> _Task to carry out_
Output only the lines of the entries that follow, starting at the one with "78.0 | 59054" and running down to the one with "61.0 | 25610", both included and unchanged.

[Material supplied Boundary: Start]

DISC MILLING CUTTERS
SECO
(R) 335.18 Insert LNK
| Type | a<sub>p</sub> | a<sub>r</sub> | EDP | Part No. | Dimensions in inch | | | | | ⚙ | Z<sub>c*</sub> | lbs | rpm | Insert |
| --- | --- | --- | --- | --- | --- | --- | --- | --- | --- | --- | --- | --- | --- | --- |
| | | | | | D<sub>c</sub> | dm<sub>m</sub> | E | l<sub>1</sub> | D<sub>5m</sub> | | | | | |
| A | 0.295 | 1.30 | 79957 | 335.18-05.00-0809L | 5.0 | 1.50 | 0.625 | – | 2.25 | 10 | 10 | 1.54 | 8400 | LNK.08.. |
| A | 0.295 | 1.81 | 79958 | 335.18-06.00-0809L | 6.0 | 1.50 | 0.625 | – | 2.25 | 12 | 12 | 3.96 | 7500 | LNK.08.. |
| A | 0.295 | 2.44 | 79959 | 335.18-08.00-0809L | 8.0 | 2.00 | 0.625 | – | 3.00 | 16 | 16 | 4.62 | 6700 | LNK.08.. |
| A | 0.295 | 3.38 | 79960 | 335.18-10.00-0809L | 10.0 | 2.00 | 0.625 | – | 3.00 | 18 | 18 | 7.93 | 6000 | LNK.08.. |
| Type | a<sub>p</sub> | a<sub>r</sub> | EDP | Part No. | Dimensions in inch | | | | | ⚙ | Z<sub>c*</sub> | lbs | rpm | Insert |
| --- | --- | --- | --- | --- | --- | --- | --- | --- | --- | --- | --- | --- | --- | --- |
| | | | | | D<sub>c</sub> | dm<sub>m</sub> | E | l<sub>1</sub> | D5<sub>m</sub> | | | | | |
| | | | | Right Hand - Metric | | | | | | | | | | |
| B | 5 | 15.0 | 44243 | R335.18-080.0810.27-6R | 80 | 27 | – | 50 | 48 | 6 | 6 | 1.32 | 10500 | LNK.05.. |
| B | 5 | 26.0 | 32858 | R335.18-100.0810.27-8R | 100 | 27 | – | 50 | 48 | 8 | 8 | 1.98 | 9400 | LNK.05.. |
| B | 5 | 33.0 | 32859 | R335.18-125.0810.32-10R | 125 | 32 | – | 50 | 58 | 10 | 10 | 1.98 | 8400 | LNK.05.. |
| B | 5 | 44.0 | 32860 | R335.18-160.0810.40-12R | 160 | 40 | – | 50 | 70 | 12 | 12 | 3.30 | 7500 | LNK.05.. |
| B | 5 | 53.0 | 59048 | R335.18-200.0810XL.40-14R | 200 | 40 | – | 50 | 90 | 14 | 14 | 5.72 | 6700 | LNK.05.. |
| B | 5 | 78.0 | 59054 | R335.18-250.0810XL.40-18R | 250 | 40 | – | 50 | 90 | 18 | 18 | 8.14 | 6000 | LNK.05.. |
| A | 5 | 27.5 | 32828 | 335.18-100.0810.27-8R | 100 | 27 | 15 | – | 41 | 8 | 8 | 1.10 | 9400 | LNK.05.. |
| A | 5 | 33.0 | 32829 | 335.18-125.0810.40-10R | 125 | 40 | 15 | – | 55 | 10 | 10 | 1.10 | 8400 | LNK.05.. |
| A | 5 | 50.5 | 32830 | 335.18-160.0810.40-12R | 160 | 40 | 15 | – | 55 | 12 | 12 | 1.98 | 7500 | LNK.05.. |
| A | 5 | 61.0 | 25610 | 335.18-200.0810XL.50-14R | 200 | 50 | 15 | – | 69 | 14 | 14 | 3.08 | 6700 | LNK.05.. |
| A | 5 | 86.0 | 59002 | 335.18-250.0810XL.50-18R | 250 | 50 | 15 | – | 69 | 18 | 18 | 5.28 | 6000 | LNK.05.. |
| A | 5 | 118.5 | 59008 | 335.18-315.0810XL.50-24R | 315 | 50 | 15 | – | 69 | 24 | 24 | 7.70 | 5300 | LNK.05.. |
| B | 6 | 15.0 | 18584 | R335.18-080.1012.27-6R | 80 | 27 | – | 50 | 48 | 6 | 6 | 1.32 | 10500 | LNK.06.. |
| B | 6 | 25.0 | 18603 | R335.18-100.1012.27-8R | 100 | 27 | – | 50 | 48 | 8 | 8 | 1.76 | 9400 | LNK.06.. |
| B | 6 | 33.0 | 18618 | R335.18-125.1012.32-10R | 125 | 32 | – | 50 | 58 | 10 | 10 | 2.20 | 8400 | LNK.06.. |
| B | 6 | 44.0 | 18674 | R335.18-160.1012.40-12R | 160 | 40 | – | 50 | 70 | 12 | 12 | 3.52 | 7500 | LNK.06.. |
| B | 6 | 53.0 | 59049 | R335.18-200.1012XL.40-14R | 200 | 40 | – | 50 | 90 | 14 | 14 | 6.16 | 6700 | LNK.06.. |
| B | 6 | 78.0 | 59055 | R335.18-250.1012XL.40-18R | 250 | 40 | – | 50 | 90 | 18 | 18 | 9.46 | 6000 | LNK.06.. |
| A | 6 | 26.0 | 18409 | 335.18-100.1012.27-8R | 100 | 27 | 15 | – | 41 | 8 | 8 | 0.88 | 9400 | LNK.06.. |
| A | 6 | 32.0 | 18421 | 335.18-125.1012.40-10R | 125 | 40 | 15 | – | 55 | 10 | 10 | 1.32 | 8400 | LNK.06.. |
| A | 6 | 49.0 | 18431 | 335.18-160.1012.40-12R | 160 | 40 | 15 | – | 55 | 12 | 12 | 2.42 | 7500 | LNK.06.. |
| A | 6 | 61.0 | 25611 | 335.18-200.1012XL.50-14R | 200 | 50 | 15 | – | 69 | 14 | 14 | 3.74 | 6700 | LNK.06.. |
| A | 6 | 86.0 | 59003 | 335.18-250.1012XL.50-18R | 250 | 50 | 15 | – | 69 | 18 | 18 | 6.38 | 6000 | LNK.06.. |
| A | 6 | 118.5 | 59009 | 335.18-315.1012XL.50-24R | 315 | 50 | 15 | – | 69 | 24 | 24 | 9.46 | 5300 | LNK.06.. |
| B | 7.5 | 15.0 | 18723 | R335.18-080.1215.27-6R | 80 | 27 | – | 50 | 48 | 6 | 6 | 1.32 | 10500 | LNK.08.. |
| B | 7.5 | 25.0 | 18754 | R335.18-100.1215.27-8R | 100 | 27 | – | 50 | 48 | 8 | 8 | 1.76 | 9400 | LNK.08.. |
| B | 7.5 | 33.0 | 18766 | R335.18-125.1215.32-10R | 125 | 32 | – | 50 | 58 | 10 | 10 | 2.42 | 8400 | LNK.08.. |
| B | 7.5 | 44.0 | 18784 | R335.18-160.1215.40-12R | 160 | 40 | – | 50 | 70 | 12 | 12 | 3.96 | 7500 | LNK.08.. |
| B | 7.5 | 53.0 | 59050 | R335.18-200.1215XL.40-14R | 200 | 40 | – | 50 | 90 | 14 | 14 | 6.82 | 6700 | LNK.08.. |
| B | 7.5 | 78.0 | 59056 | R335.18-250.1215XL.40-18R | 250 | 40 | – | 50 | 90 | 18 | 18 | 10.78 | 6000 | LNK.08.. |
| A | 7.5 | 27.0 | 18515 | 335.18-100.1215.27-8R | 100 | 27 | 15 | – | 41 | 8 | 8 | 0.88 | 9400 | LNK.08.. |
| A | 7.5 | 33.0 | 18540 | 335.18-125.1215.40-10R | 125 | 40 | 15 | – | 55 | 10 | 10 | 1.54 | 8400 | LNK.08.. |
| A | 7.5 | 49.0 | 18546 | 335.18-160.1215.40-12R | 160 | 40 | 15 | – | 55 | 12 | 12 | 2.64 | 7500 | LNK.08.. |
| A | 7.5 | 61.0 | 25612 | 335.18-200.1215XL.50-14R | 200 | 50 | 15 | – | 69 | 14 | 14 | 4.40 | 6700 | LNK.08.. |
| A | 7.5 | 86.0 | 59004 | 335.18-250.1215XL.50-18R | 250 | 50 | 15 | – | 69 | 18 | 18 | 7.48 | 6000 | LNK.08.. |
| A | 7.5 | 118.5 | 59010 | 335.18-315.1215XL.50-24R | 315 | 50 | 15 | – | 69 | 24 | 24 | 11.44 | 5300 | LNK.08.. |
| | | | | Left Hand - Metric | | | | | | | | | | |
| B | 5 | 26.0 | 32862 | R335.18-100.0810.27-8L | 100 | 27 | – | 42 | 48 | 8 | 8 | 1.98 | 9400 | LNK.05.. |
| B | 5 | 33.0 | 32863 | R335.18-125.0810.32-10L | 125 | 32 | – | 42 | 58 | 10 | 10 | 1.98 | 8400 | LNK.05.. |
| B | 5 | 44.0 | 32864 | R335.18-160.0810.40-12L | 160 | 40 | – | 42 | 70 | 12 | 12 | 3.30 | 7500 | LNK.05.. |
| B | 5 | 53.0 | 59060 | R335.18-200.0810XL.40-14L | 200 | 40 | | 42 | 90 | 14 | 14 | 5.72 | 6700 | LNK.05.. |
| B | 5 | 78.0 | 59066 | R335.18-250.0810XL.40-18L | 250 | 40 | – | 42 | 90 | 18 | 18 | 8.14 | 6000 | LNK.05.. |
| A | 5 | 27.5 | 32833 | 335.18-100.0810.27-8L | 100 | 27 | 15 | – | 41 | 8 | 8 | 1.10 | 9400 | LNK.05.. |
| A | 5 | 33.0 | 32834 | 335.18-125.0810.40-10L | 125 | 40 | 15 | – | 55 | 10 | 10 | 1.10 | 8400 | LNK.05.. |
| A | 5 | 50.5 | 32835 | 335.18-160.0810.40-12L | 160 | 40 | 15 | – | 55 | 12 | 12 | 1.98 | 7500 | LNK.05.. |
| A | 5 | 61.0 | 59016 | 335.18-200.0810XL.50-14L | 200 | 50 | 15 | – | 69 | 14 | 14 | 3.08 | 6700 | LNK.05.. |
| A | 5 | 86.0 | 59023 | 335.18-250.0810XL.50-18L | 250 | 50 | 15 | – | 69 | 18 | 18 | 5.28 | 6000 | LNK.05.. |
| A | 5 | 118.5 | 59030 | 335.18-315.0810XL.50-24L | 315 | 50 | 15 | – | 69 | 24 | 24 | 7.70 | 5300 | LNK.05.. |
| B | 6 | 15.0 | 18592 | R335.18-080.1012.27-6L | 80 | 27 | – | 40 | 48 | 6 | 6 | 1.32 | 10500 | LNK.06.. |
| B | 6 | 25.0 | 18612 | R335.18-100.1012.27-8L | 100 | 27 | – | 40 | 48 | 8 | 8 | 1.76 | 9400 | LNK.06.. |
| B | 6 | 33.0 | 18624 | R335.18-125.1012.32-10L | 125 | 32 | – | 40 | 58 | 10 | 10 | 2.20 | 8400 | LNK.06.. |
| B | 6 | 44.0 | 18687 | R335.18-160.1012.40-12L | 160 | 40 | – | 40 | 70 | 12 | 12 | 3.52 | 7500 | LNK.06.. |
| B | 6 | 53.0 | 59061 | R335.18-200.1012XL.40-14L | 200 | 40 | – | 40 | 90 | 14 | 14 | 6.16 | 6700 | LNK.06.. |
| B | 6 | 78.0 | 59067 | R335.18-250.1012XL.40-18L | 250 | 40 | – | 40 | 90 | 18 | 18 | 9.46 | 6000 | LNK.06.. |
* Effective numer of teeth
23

[Material supplied Boundary: End]

> _Response area_
| B | 5 | 78.0 | 59054 | R335.18-250.0810XL.40-18R | 250 | 40 | – | 50 | 90 | 18 | 18 | 8.14 | 6000 | LNK.05.. |
| A | 5 | 27.5 | 32828 | 335.18-100.0810.27-8R | 100 | 27 | 15 | – | 41 | 8 | 8 | 1.10 | 9400 | LNK.05.. |
| A | 5 | 33.0 | 32829 | 335.18-125.0810.40-10R | 125 | 40 | 15 | – | 55 | 10 | 10 | 1.10 | 8400 | LNK.05.. |
| A | 5 | 50.5 | 32830 | 335.18-160.0810.40-12R | 160 | 40 | 15 | – | 55 | 12 | 12 | 1.98 | 7500 | LNK.05.. |
| A | 5 | 61.0 | 25610 | 335.18-200.0810XL.50-14R | 200 | 50 | 15 | – | 69 | 14 | 14 | 3.08 | 6700 | LNK.05.. |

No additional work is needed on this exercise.